◆ Requirement 1 ◆
According to the gasoline price report, what record price did regular-grade gasoline touch on Sept. 2?
◆ Requirement 2 ◆
Reproduce the stretch of the gasoline price report from "Gasoline for October" through "51 percent higher than a year ago.", word for word.
◆ Requirement 3 ◆
Carry on the gasoline price report from where it stops.

◆ Provided text ◆
+ + +

Gasoline for October delivery jumped 25.76 cents, or 14 percent, to $2.0427 a gallon, the highest close since Sept. 6 and the biggest one-day change since Aug. 30. Gasoline reached $2.92 a gallon on Aug. 31, the highest since trading began in 1984. Futures are 61 percent higher than a year ago. Gasoline and natural gas are the biggest moving commodities today.
Regular-grade gasoline, averaged nationwide, plunged 8.2 cents to $2.805 a gallon Friday, according to data released today by the AAA, the nation's largest motoring organization. Prices have declined 8.2 percent since touching a record $3.057 on Sept. 2. Pump prices are 51 percent higher than a year ago.
Home Heating
U.S. consumers can expect to pay at least $400 more for heating oil this winter compared with a year ago because of the shutdown of refineries. The cost to heat a typical home in the Northeast, where 80 percent of the nation's heating oil is used, may jump to $1,667, according to Mark Wolfe, executive director of the National Energy Assistance Directors' Association.

+ + +

◆ Entries provided ◆
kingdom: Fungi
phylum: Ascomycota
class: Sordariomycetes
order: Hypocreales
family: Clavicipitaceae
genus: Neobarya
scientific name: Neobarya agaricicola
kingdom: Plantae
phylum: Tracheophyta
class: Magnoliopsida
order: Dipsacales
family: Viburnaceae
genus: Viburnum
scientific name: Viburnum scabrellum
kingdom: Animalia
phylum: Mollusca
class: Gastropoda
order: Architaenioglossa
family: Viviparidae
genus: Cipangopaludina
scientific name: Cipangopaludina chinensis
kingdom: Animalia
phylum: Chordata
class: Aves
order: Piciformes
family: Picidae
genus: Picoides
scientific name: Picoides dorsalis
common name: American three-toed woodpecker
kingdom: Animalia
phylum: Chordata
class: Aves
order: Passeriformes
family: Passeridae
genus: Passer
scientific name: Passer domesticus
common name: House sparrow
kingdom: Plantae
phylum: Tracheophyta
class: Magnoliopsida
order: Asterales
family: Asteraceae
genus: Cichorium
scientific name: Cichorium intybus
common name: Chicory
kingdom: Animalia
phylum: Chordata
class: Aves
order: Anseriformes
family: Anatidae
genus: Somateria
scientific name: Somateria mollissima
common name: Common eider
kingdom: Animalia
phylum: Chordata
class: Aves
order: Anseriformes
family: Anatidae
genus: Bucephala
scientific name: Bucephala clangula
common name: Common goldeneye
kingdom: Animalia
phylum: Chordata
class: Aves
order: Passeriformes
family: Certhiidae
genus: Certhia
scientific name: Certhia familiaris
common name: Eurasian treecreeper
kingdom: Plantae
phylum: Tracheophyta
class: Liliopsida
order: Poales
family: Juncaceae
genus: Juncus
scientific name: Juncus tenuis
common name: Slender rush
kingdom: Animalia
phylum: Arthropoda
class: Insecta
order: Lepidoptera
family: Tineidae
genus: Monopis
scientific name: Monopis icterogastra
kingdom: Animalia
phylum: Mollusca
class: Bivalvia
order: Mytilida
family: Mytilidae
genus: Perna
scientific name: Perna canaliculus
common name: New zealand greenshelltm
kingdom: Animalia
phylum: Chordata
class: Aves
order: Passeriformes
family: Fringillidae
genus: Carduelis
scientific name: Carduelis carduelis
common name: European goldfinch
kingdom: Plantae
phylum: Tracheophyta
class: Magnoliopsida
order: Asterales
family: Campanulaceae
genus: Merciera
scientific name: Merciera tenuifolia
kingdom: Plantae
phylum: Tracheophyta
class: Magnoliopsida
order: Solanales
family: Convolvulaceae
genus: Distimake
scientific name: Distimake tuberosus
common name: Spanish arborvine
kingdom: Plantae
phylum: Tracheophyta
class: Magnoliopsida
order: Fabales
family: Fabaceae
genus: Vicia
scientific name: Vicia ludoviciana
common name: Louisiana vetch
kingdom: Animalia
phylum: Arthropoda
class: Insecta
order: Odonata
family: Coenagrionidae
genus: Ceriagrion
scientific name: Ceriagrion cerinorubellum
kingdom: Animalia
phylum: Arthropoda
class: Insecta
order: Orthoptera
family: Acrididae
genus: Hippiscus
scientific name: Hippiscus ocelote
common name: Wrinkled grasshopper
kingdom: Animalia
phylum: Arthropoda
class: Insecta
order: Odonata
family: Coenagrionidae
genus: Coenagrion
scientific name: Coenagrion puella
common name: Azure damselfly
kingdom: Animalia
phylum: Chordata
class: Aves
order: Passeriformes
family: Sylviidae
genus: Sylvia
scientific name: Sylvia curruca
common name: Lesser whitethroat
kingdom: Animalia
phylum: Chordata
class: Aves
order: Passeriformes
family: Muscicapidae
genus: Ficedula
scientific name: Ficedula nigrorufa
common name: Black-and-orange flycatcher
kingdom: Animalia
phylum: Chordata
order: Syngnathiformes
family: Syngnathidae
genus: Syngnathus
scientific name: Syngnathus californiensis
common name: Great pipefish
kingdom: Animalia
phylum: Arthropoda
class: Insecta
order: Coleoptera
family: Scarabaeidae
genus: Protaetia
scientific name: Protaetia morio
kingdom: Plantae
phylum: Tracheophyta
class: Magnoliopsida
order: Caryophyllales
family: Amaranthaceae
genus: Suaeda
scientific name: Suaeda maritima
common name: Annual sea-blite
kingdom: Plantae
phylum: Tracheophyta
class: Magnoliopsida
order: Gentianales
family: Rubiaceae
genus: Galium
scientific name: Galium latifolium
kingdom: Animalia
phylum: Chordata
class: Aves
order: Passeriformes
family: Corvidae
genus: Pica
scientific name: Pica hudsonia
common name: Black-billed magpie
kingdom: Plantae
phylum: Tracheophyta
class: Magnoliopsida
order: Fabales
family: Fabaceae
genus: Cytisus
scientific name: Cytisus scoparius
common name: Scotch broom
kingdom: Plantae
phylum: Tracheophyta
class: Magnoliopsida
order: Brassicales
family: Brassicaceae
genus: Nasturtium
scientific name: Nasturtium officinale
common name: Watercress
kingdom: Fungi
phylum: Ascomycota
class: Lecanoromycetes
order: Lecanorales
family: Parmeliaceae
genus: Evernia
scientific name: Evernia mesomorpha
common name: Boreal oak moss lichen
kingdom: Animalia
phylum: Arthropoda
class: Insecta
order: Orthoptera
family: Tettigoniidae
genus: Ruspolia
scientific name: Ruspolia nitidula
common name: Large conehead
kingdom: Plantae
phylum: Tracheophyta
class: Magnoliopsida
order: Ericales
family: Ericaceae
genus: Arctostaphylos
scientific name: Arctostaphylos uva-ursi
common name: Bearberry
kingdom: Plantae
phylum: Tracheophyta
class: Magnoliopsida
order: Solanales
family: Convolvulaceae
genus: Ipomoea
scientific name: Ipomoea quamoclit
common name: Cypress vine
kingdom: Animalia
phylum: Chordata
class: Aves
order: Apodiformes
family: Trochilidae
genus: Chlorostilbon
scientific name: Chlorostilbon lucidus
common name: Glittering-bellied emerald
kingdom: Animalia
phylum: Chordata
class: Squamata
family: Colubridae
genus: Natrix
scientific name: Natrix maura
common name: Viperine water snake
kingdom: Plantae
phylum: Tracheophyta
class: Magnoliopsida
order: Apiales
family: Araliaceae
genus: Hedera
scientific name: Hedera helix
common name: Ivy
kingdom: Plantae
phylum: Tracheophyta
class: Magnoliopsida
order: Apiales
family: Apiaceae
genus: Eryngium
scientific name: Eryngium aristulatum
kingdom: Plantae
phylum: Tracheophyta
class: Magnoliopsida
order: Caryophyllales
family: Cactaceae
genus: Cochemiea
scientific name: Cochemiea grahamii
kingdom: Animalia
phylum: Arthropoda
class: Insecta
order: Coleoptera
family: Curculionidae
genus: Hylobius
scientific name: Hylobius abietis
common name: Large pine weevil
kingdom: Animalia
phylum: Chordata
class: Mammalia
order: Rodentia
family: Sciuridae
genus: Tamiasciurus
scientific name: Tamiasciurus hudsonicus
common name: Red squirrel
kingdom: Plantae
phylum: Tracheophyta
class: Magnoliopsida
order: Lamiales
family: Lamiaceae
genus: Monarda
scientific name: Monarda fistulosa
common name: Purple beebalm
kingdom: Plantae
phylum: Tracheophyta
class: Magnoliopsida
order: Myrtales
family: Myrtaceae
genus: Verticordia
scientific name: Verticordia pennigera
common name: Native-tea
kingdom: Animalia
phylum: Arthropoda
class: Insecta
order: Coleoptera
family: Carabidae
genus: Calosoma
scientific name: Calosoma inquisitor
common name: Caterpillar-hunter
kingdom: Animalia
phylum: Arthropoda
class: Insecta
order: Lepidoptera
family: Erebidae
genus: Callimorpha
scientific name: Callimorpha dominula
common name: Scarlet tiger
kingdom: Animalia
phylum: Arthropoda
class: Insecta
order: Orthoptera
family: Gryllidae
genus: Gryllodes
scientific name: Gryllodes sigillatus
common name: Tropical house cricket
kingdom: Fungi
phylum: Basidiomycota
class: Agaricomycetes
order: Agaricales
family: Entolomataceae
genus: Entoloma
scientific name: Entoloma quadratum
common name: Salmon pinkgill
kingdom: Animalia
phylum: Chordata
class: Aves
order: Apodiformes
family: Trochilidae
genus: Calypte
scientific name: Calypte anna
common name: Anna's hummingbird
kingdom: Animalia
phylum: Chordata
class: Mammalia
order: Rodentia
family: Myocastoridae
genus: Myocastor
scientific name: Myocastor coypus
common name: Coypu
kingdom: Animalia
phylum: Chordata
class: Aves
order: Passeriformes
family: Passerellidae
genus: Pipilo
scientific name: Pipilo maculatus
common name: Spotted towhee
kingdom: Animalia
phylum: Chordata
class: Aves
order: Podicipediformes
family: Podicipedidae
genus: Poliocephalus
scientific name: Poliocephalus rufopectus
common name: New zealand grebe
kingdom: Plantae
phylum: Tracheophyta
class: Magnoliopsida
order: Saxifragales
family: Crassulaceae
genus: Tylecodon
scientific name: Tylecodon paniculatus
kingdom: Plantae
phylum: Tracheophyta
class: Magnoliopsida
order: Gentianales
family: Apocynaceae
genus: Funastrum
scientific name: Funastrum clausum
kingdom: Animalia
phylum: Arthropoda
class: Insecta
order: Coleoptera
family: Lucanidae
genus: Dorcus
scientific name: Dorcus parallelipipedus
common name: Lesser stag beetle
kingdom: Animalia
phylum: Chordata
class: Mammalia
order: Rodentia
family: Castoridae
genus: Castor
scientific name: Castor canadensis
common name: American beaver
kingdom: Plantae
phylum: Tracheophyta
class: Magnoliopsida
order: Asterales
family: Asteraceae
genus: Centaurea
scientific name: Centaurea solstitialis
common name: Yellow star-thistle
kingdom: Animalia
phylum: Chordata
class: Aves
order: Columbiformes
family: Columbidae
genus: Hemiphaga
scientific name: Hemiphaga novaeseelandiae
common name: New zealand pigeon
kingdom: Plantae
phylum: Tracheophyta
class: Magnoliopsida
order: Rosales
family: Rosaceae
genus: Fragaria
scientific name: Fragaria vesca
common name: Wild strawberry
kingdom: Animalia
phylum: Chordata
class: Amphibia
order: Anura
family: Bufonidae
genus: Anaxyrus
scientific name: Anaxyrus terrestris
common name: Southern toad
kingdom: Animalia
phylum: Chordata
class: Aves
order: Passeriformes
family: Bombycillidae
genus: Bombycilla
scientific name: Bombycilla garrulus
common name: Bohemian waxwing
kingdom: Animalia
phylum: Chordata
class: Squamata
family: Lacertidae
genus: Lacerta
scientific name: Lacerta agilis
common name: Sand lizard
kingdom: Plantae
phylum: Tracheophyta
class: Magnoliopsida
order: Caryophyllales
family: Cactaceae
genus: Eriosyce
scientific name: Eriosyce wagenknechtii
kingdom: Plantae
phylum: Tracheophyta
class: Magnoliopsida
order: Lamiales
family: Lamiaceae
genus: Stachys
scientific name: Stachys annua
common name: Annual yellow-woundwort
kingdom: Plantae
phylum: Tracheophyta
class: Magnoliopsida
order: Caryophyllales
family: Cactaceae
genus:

+ + +

◆ Task answer 1 ◆
$3.057 a gallon.

◆ Task answer 2 ◆
Gasoline for October delivery jumped 25.76 cents, or 14 percent, to $2.0427 a gallon, the highest close since Sept. 6 and the biggest one-day change since Aug. 30. Gasoline reached $2.92 a gallon on Aug. 31, the highest since trading began in 1984. Futures are 61 percent higher than a year ago. Gasoline and natural gas are the biggest moving commodities today.
Regular-grade gasoline, averaged nationwide, plunged 8.2 cents to $2.805 a gallon Friday, according to data released today by the AAA, the nation's largest motoring organization. Prices have declined 8.2 percent since touching a record $3.057 on Sept. 2. Pump prices are 51 percent higher than a year ago.

◆ Task answer 3 ◆
Heating oil for October delivery surged 20.14 cents, or 11 percent, to close at $2.0384 a gallon. Futures touched $2.21 on Sept. 1, the highest in 27 years of trading on the exchange. Heating oil is 61 percent higher than a year ago.
`Two Million' Barrels
``We will finalize it tomorrow and put two million in the market,'' Sheikh Ahmad Fahd al-Sabah, the OPEC president and Kuwaiti oil minister, said in an interview. ``All our extra capacity, we're putting it in the markets.''
OPEC expects to get buyers for those supplies ``any time,'' Sheikh Ahmad said.
The oil minister for Saudi Arabia repeated an offer to operate at full production capacity to help meet rising oil demand and reiterated a proposal made last year to invest in new refineries in the U.S. Saudi Arabia is the world's biggest oil exporter and the most influential member of OPEC.
``I have given you the Saudi position in an official communique,'' the Saudi oil minister, Ali al-Naimi, told reporters in Vienna today. ``We have 11 million barrels a day of capacity. It is available to the market.''
Saudi Arabia is the only OPEC member with significant amounts of spare capacity, though most of the additional barrels are heavy, sour oil that many refineries are unable to process.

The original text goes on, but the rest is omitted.